LOS ANGELES — The Utah Jazz had a 25-point lead against the L.A. Clippers. The ball was moving, the shots were falling, the offense and defense were singing.
Then, slowly and deliberately, the Clippers chipped away at that lead until they had control of the game. The Jazz were spiraling. Mistake after mistake after mistake and all of a sudden water is being poured over the top of a player on the Clippers as he does a walk-off interview in front of the home crowd.
It seems unbelievable that I’m even writing this story, because I’ve written it before.
The Jazz were bounced from the 2021 playoffs by blowing a 25-point lead to the Clippers in this building on June 18. It’s stunning that the same thing happened again on Tuesday night. The same collapse, against the same team.
“Just, again. Again and again,” Rudy Gobert said. “And the same way.”
I started to ask Donovan Mitchell what he thought, and if it was hard not to think of Game 6 after Tuesday’s loss but before I could even finish the question he just shook his head and sighed and looked absolutely at a loss for words.
“I don’t know, Sarah. I don’t know,” Mitchell said, rubbing his face with one hand and letting his other hit the table in exasperation. “It’s the same (expletive). I mean, it feels the same way. It’s the same thing. This is literally the same thing.”
It wasn’t exactly the same. The Jazz were missing Bojan Bogdanovic, as well as other players that are a part of their normal rotation including Danuel House Jr. and Hassan Whiteside. Trent Forrest left the game in the first half with a concussion and the Jazz were playing with 10-day signee Greg Monroe who had never played with the team before.
On the Clippers’ side, it wasn’t Terance Mann scoring 39 points in the improbable comeback. Instead, Paul George was playing for the first time in more than three months and dropped 34 on the Jazz.
But, if you put aside the more nuanced details of the game, it felt the same as the Game 6 loss. It felt like the Jazz were faced with a hill that they had fallen down before, and they got to the same exact spot on their ascent before tumbling down to the bottom again.
Pouring salt on the wound, former Jazz player Miye Oni, who the team traded in January only for him to be immediately waved by the Oklahoma City Thunder, got on Twitter on Tuesday, minutes after the game ended and insinuated that those who do not learn from history are doomed to repeat it. Oni later deleted the post.

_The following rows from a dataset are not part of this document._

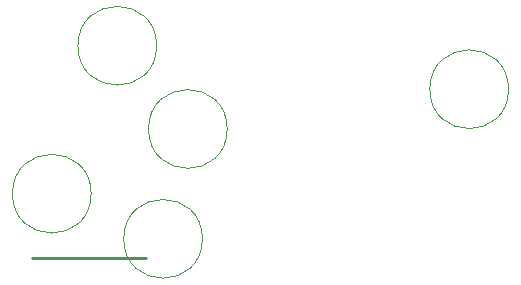
<source format=gbr>
G04 DipTrace 3.0.0.1*
G04 TopAssy.gbr*
%MOIN*%
G04 #@! TF.FileFunction,Drawing,Top*
G04 #@! TF.Part,Single*
%ADD10C,0.01*%
%ADD25C,0.000131*%
%FSLAX26Y26*%
G04*
G70*
G90*
G75*
G01*
G04 TopAssy*
%LPD*%
X472927Y402927D2*
D10*
X854942D1*
X862205Y832940D2*
D25*
G02X862205Y832940I131234J0D01*
G01*
X1800000Y965420D2*
G02X1800000Y965420I131234J0D01*
G01*
G02X1800000Y965420I131234J0D01*
G01*
X408661Y617192D2*
G02X408661Y617192I131234J0D01*
G01*
G02X408661Y617192I131234J0D01*
G01*
X626903Y1110367D2*
G02X626903Y1110367I131234J0D01*
G01*
X779528Y466798D2*
G02X779528Y466798I131234J0D01*
G01*
M02*

</source>
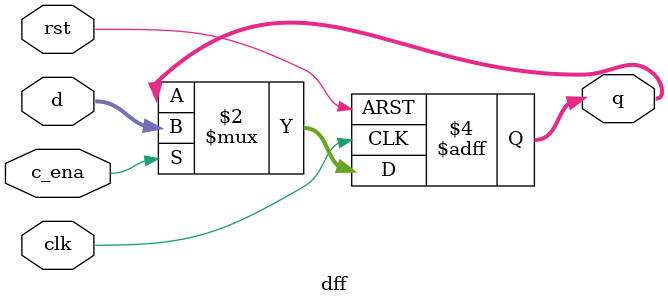
<source format=v>


module dff #(
    parameter WIDTH=32
) (
    input  wire clk,
    input  wire c_ena,
    input  wire rst,
    input  wire [WIDTH-1:0] d,
    output reg [WIDTH-1:0] q
);

always @(posedge clk, posedge rst) begin
    if (rst) q <= 0;
    else begin
        if (c_ena) q <= d;
    end
end

endmodule

</source>
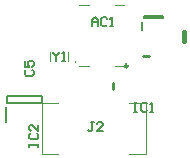
<source format=gto>
G04*
G04 #@! TF.GenerationSoftware,Altium Limited,Altium Designer,20.0.13 (296)*
G04*
G04 Layer_Color=65535*
%FSLAX25Y25*%
%MOIN*%
G70*
G01*
G75*
%ADD10C,0.00984*%
%ADD11C,0.00394*%
%ADD12C,0.00787*%
%ADD13C,0.01575*%
%ADD14C,0.01000*%
%ADD15C,0.00600*%
D10*
X42402Y37216D02*
G03*
X42402Y37216I-492J0D01*
G01*
D11*
X25028Y38839D02*
G03*
X25028Y38445I0J-197D01*
G01*
D02*
G03*
X25028Y38839I0J197D01*
G01*
X22453Y38925D02*
Y42075D01*
X16547Y38925D02*
Y42075D01*
X13677Y8035D02*
X19189D01*
X13677D02*
Y24965D01*
X19189D01*
X42811Y8035D02*
X48323D01*
Y24965D01*
X42811D02*
X48323D01*
X38020Y37264D02*
X41169D01*
X38020Y57736D02*
X41169D01*
X26209D02*
X29358D01*
X26209Y37264D02*
X29358D01*
D12*
X47850Y53185D02*
Y53815D01*
X54150D01*
Y53185D02*
Y53815D01*
X47850Y53185D02*
X54150D01*
X47102Y51807D02*
X47102Y49268D01*
X1701Y18717D02*
Y23441D01*
X2244Y24819D02*
X13756D01*
Y27181D01*
X2244D02*
X13756D01*
X2244Y24819D02*
Y27181D01*
D13*
X60996Y45425D02*
Y48575D01*
D14*
X37501Y29500D02*
Y31500D01*
X47500Y40499D02*
X49500D01*
D15*
X9500Y10251D02*
Y11251D01*
Y10751D01*
X12500D01*
Y10251D01*
Y11251D01*
X10000Y14750D02*
X9500Y14250D01*
Y13250D01*
X10000Y12750D01*
X12000D01*
X12500Y13250D01*
Y14250D01*
X12000Y14750D01*
X12500Y17749D02*
Y15749D01*
X10500Y17749D01*
X10000D01*
X9500Y17249D01*
Y16249D01*
X10000Y15749D01*
X17501Y42000D02*
Y41500D01*
X18500Y40500D01*
X19500Y41500D01*
Y42000D01*
X18500Y40500D02*
Y39000D01*
X20500D02*
X21499D01*
X21000D01*
Y42000D01*
X20500Y41500D01*
X31000Y18499D02*
X30000D01*
X30500D01*
Y16000D01*
X30000Y15500D01*
X29501D01*
X29001Y16000D01*
X33999Y15500D02*
X32000D01*
X33999Y17500D01*
Y18000D01*
X33499Y18499D01*
X32500D01*
X32000Y18000D01*
X44334Y24999D02*
X45333D01*
X44834D01*
Y22001D01*
X44334D01*
X45333D01*
X48832Y24500D02*
X48332Y24999D01*
X47333D01*
X46833Y24500D01*
Y22500D01*
X47333Y22001D01*
X48332D01*
X48832Y22500D01*
X49832Y22001D02*
X50832D01*
X50332D01*
Y24999D01*
X49832Y24500D01*
X8500Y36000D02*
X8000Y35500D01*
Y34501D01*
X8500Y34001D01*
X10500D01*
X11000Y34501D01*
Y35500D01*
X10500Y36000D01*
X8000Y38999D02*
Y37000D01*
X9500D01*
X9000Y37999D01*
Y38499D01*
X9500Y38999D01*
X10500D01*
X11000Y38499D01*
Y37500D01*
X10500Y37000D01*
X30501Y50501D02*
Y52500D01*
X31501Y53500D01*
X32500Y52500D01*
Y50501D01*
Y52000D01*
X30501D01*
X35500Y53000D02*
X35000Y53500D01*
X34000D01*
X33500Y53000D01*
Y51000D01*
X34000Y50501D01*
X35000D01*
X35500Y51000D01*
X36499Y50501D02*
X37499D01*
X36999D01*
Y53500D01*
X36499Y53000D01*
M02*

</source>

Former Jazz player Miye Oni’s tweet following the Jazz’s loss to the Clippers
This was a ridiculous failure on the part of the Jazz. They know it and they’re mad because it felt like a self-inflicted gut punch. They walked into Crypto.com Arena and absolutely slammed their collective foot on the gas pedal, only to then release the clutch too fast, and stall the car out in second gear in the middle of the same intersection where their season ended last year.
Then they turn around and former players are dunking on them on social media. The whole situation is crazy. I’d say ‘You can’t write this stuff,’ but here we are.
If there’s any silver lining from this colossal collapse, it’s the one that came from Jazz head coach Quin Snyder after the game.
“The good thing about this game is that it’s not Game 6,” he said.
That’s it.
The Jazz once again said that they have to be better and that they have to fix their issues and play more consistently and not give up a lead by relaxing and changing the way that they play. But this time they were more upset and more baffled because they’ve literally sat in this building after doing the same exact thing and they have felt this way before.
They can only hope this is the last time they have to relive the nightmare.